■ WHAT IS BEING ASKED
Omit the images, then print each record below exactly as it reads.

[Start of Attachment]

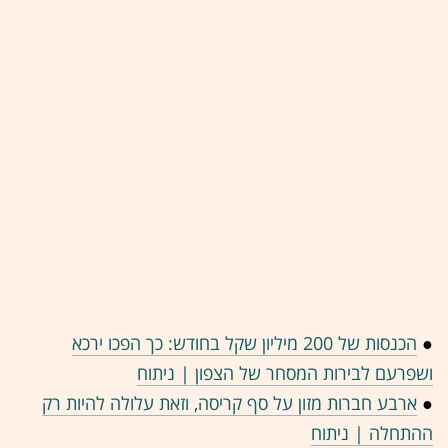
●
הכנסות של 200 מיליון שקל בחודש: כך הפכו ירכא
ושפרעם לבירות המסחר של הצפון | ניתוח
●
ארבע חברות מזון על סף קריסה, וזאת עלולה להיות רק
ההתחלה | ניתוח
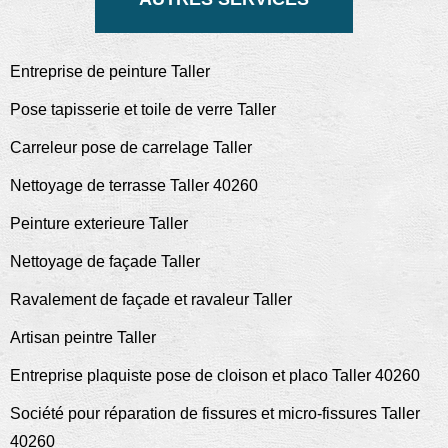
Entreprise de peinture Taller
Pose tapisserie et toile de verre Taller
Carreleur pose de carrelage Taller
Nettoyage de terrasse Taller 40260
Peinture exterieure Taller
Nettoyage de façade Taller
Ravalement de façade et ravaleur Taller
Artisan peintre Taller
Entreprise plaquiste pose de cloison et placo Taller 40260
Société pour réparation de fissures et micro-fissures Taller
40260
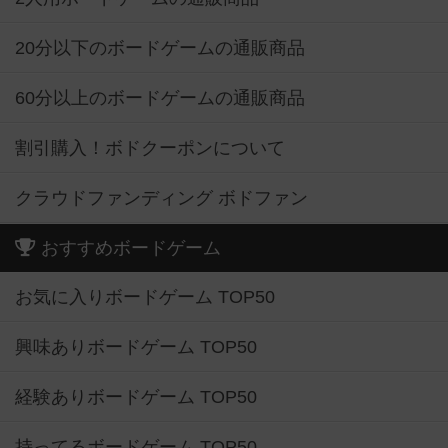
20分以下のボードゲームの通販商品
60分以上のボードゲームの通販商品
割引購入！ボドクーポンについて
クラウドファンディング ボドファン
おすすめボードゲーム
お気に入りボードゲーム TOP50
興味ありボードゲーム TOP50
経験ありボードゲーム TOP50
持ってるボードゲーム TOP50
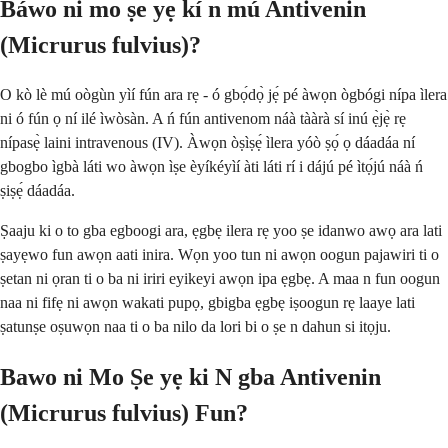
Báwo ni mo ṣe yẹ kí n mú Antivenin
(Micrurus fulvius)?
O kò lè mú oògùn yìí fún ara rẹ - ó gbọ́dọ̀ jẹ́ pé àwọn ògbógi nípa ìlera
ni ó fún ọ ní ilé ìwòsàn. A ń fún antivenom náà tààrà sí inú ẹ̀jẹ̀ rẹ
nípasẹ̀ laini intravenous (IV). Àwọn òṣìṣẹ́ ìlera yóò ṣọ́ ọ dáadáa ní
gbogbo ìgbà láti wo àwọn ìṣe èyíkéyìí àti láti rí i dájú pé ìtọ́jú náà ń
ṣiṣẹ́ dáadáa.
Ṣaaju ki o to gba egboogi ara, ẹgbẹ ilera rẹ yoo ṣe idanwo awọ ara lati
ṣayẹwo fun awọn aati inira. Wọn yoo tun ni awọn oogun pajawiri ti o
ṣetan ni ọran ti o ba ni iriri eyikeyi awọn ipa ẹgbẹ. A maa n fun oogun
naa ni fifẹ ni awọn wakati pupọ, gbigba ẹgbẹ iṣoogun rẹ laaye lati
ṣatunṣe oṣuwọn naa ti o ba nilo da lori bi o ṣe n dahun si itọju.
Bawo ni Mo Ṣe yẹ ki N gba Antivenin
(Micrurus fulvius) Fun?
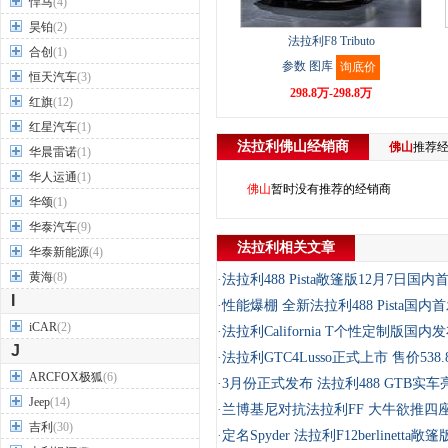
悍马
(4)
昊铂
(2)
法拉利F8 Tributo
合创
(1)
参数
图库
询底价
恒天汽车
(3)
298.8万-298.8万
红旗
(12)
红星汽车
(1)
法拉利
佛山
经销商
佛山
推荐
华晨雷诺
(1)
华人运通
(1)
佛山
暂时没有推荐的经销商
华颂
(1)
华泰汽车
(9)
法拉利相关文章
华泰新能源
(4)
黄海
(8)
·
法拉利488 Pista敞篷版12月7日国内
I
·
性能爆棚 全新法拉利488 Pista国内
iCAR
(2)
·
法拉利California T个性定制版国内
J
·
法拉利GTC4Lusso正式上市 售价538
ARCFOX极狐
(6)
·
3月份正式发布 法拉利488 GTB实车
Jeep
(14)
·
兰博基尼对抗法拉利FF 大牛欲推四
吉利
(30)
·
定名Spyder 法拉利F12berlinetta敞篷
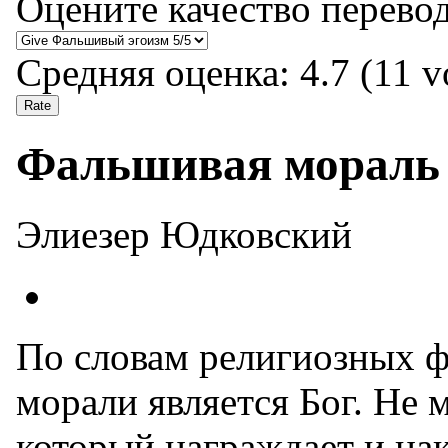
Оцените качество перево
Средняя оценка:
4.7
(
11
vo
Фальшивая мораль
Элиезер Юдковский
По словам религиозных ф
морали является Бог. Не 
который награждает и нак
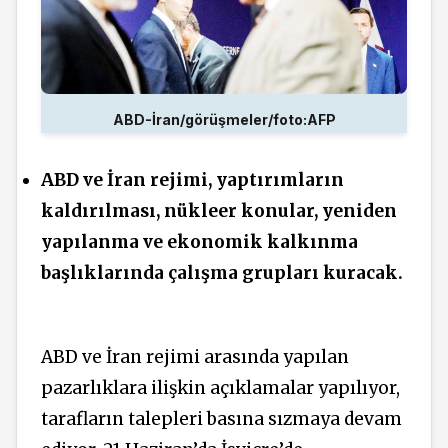
ABD-İran/görüşmeler/foto:AFP
ABD ve İran rejimi, yaptırımların
kaldırılması, nükleer konular, yeniden
yapılanma ve ekonomik kalkınma
başlıklarında çalışma grupları kuracak.
ABD ve İran rejimi arasında yapılan
pazarlıklara ilişkin açıklamalar yapılıyor,
tarafların talepleri basına sızmaya devam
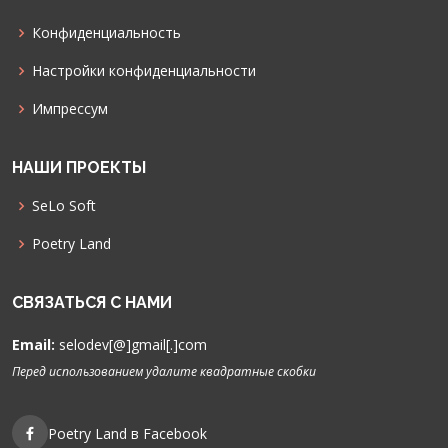
Конфиденциальность
Настройки конфиденциальности
Импрессум
НАШИ ПРОЕКТЫ
SeLo Soft
Poetry Land
СВЯЗАТЬСЯ С НАМИ
Email:
selodev[@]gmail[.]com
Перед использованием удалите квадратные скобки
Poetry Land в Facebook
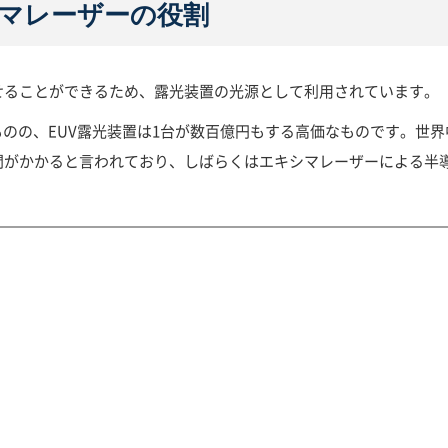
マレーザーの役割
せることができるため、露光装置の光源として利用されています。
ものの、EUV露光装置は1台が数百億円もする高価なものです。世界
時間がかかると言われており、しばらくはエキシマレーザーによる半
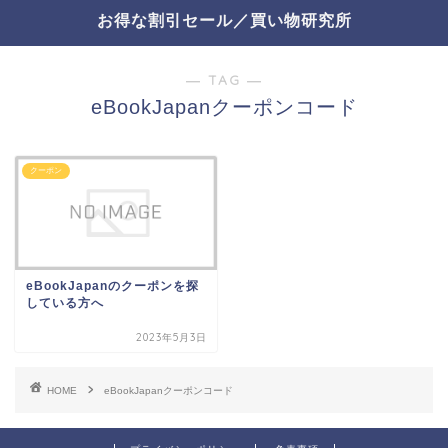
お得な割引セール／買い物研究所
― TAG ―
eBookJapanクーポンコード
クーポン
eBookJapanのクーポンを探
している方へ
2023年5月3日
HOME
eBookJapanクーポンコード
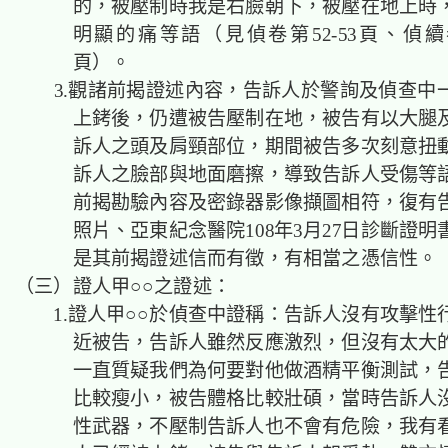
的，被壓制時我是右臉朝下，被壓在地上時
明顯的痛等語（見偵卷第52-53頁、偵續卷
頁）。
3.觀諸前揭證述內容，告訴人於警詢及偵查中
上銬後，仍遭被告壓制在地，被告有以大腿
訴人之頭及肩頸部位，期間被告多次刻意扭
訴人之臉部與地面磨擦，導致告訴人受傷等
前揭勘驗內容及密錄器影像擷圖相符，復有
照片、亞東紀念醫院108年3月27日診斷證
是其前揭證述信而有徵，有相當之憑信性。
（三）證人甲○○之證述：
1.證人甲○○於偵查中證稱：告訴人沒有攻擊性
近被告，告訴人雖然反應激烈，但沒有太大
一直質疑我們為何要對他做酒精平衡測試，
比較瘦小，被告體格比較壯碩，當時告訴人
性武器，不壓制告訴人也不會有危險，我有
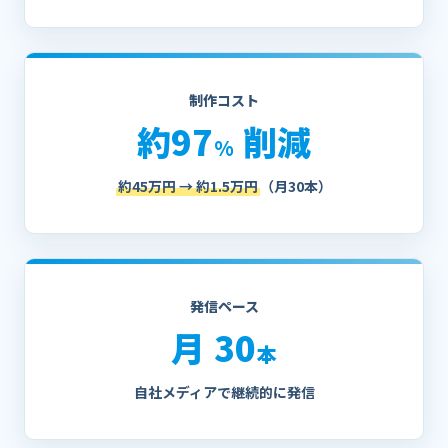
制作コスト
約97
削減
%
約45万円 → 約1.5万円
（月30本）
発信ペース
月 30
本
自社メディアで継続的に発信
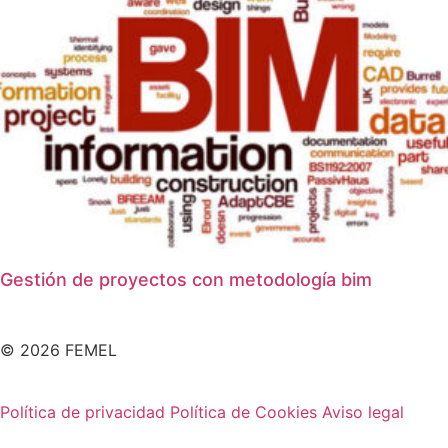
Gestión de proyectos con metodologí­a bim
© 2026 FEMEL
Política de privacidad
Política de Cookies
Aviso legal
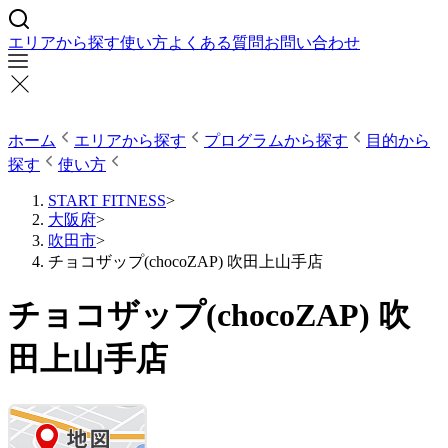
エリアから探す
使い方
よくある質問
お問い合わせ
ホーム
エリアから探す
プログラムから探す
目的から
探す
使い方
START FITNESS
>
大阪府
>
吹田市
>
チョコザップ(chocoZAP) 吹田上山手店
チョコザップ(chocoZAP) 吹
田上山手店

[End of Attachment]

■ TASK SOLUTION
●
הכנסות של 200 מיליון שקל בחודש: כך הפכו ירכא
ושפרעם לבירות המסחר של הצפון | ניתוח
●
ארבע חברות מזון על סף קריסה, וזאת עלולה להיות רק
ההתחלה | ניתוח
Entreprise de peinture Taller
Pose tapisserie et toile de verre Taller
Carreleur pose de carrelage Taller
Nettoyage de terrasse Taller 40260
Peinture exterieure Taller
Nettoyage de façade Taller
Ravalement de façade et ravaleur Taller
Artisan peintre Taller
Entreprise plaquiste pose de cloison et placo Taller 40260
Société pour réparation de fissures et micro-fissures Taller
40260
20分以下のボードゲームの通販商品
60分以上のボードゲームの通販商品
割引購入！ボドクーポンについて
クラウドファンディング ボドファン
おすすめボードゲーム
お気に入りボードゲーム TOP50
興味ありボードゲーム TOP50
経験ありボードゲーム TOP50
持ってるボードゲーム TOP50
Báwo ni mo ṣe yẹ kí n mú Antivenin
(Micrurus fulvius)?
O kò lè mú oògùn yìí fún ara rẹ - ó gbọ́dọ̀ jẹ́ pé àwọn ògbógi nípa ìlera
ni ó fún ọ ní ilé ìwòsàn. A ń fún antivenom náà tààrà sí inú ẹ̀jẹ̀ rẹ
nípasẹ̀ laini intravenous (IV). Àwọn òṣìṣẹ́ ìlera yóò ṣọ́ ọ dáadáa ní
gbogbo ìgbà láti wo àwọn ìṣe èyíkéyìí àti láti rí i dájú pé ìtọ́jú náà ń
ṣiṣẹ́ dáadáa.
Ṣaaju ki o to gba egboogi ara, ẹgbẹ ilera rẹ yoo ṣe idanwo awọ ara lati
ṣayẹwo fun awọn aati inira. Wọn yoo tun ni awọn oogun pajawiri ti o
ṣetan ni ọran ti o ba ni iriri eyikeyi awọn ipa ẹgbẹ. A maa n fun oogun
naa ni fifẹ ni awọn wakati pupọ, gbigba ẹgbẹ iṣoogun rẹ laaye lati
ṣatunṣe oṣuwọn naa ti o ba nilo da lori bi o ṣe n dahun si itọju.
Bawo ni Mo Ṣe yẹ ki N gba Antivenin
(Micrurus fulvius) Fun?
悍马
(4)
昊铂
(2)
法拉利F8 Tributo
合创
(1)
参数
图库
询底价
恒天汽车
(3)
298.8万-298.8万
红旗
(12)
红星汽车
(1)
法拉利
佛山
经销商
佛山
推荐
华晨雷诺
(1)
华人运通
(1)
佛山
暂时没有推荐的经销商
华颂
(1)
华泰汽车
(9)
法拉利相关文章
华泰新能源
(4)
黄海
(8)
·
法拉利488 Pista敞篷版12月7日国内
I
·
性能爆棚 全新法拉利488 Pista国内
iCAR
(2)
·
法拉利California T个性定制版国内
J
·
法拉利GTC4Lusso正式上市 售价538
ARCFOX极狐
(6)
·
3月份正式发布 法拉利488 GTB实车
Jeep
(14)
·
兰博基尼对抗法拉利FF 大牛欲推四
吉利
(30)
·
定名Spyder 法拉利F12berlinetta敞篷
Оцените качество перево
Средняя оценка:
4.7
(
11
vo
Фальшивая мораль
Элиезер Юдковский
По словам религиозных ф
морали является Бог. Не 
который награждает и нак
ABD-İran/görüşmeler/foto:AFP
ABD ve İran rejimi, yaptırımların
kaldırılması, nükleer konular, yeniden
yapılanma ve ekonomik kalkınma
başlıklarında çalışma grupları kuracak.
ABD ve İran rejimi arasında yapılan
pazarlıklara ilişkin açıklamalar yapılıyor,
tarafların talepleri basına sızmaya devam
Конфиденциальность
Настройки конфиденциальности
Импрессум
НАШИ ПРОЕКТЫ
SeLo Soft
Poetry Land
СВЯЗАТЬСЯ С НАМИ
Email:
selodev[@]gmail[.]com
Перед использованием удалите квадратные скобки
Poetry Land в Facebook
マレーザーの役割
せることができるため、露光装置の光源として利用されています。
ものの、EUV露光装置は1台が数百億円もする高価なものです。世界
時間がかかると言われており、しばらくはエキシマレーザーによる半
お得な割引セール／買い物研究所
― TAG ―
eBookJapanクーポンコード
クーポン
eBookJapanのクーポンを探
している方へ
2023年5月3日
HOME
eBookJapanクーポンコード
的，被壓制時我是右臉朝下，被壓在地上時
明顯的痛等語（見偵卷第52-53頁、偵續卷
頁）。
3.觀諸前揭證述內容，告訴人於警詢及偵查中
上銬後，仍遭被告壓制在地，被告有以大腿
訴人之頭及肩頸部位，期間被告多次刻意扭
訴人之臉部與地面磨擦，導致告訴人受傷等
前揭勘驗內容及密錄器影像擷圖相符，復有
照片、亞東紀念醫院108年3月27日診斷證
是其前揭證述信而有徵，有相當之憑信性。
（三）證人甲○○之證述：
1.證人甲○○於偵查中證稱：告訴人沒有攻擊性
近被告，告訴人雖然反應激烈，但沒有太大
一直質疑我們為何要對他做酒精平衡測試，
比較瘦小，被告體格比較壯碩，當時告訴人
性武器，不壓制告訴人也不會有危險，我有
制作コスト
約97
削減
%
約45万円 → 約1.5万円
（月30本）
発信ペース
月 30
本
自社メディアで継続的に発信
Gestión de proyectos con metodologí­a bim
© 2026 FEMEL
Política de privacidad
Política de Cookies
Aviso legal
エリアから探す
使い方
よくある質問
お問い合わせ
ホーム
エリアから探す
プログラムから探す
目的から
探す
使い方
START FITNESS
>
大阪府
>
吹田市
>
チョコザップ(chocoZAP) 吹田上山手店
チョコザップ(chocoZAP) 吹
田上山手店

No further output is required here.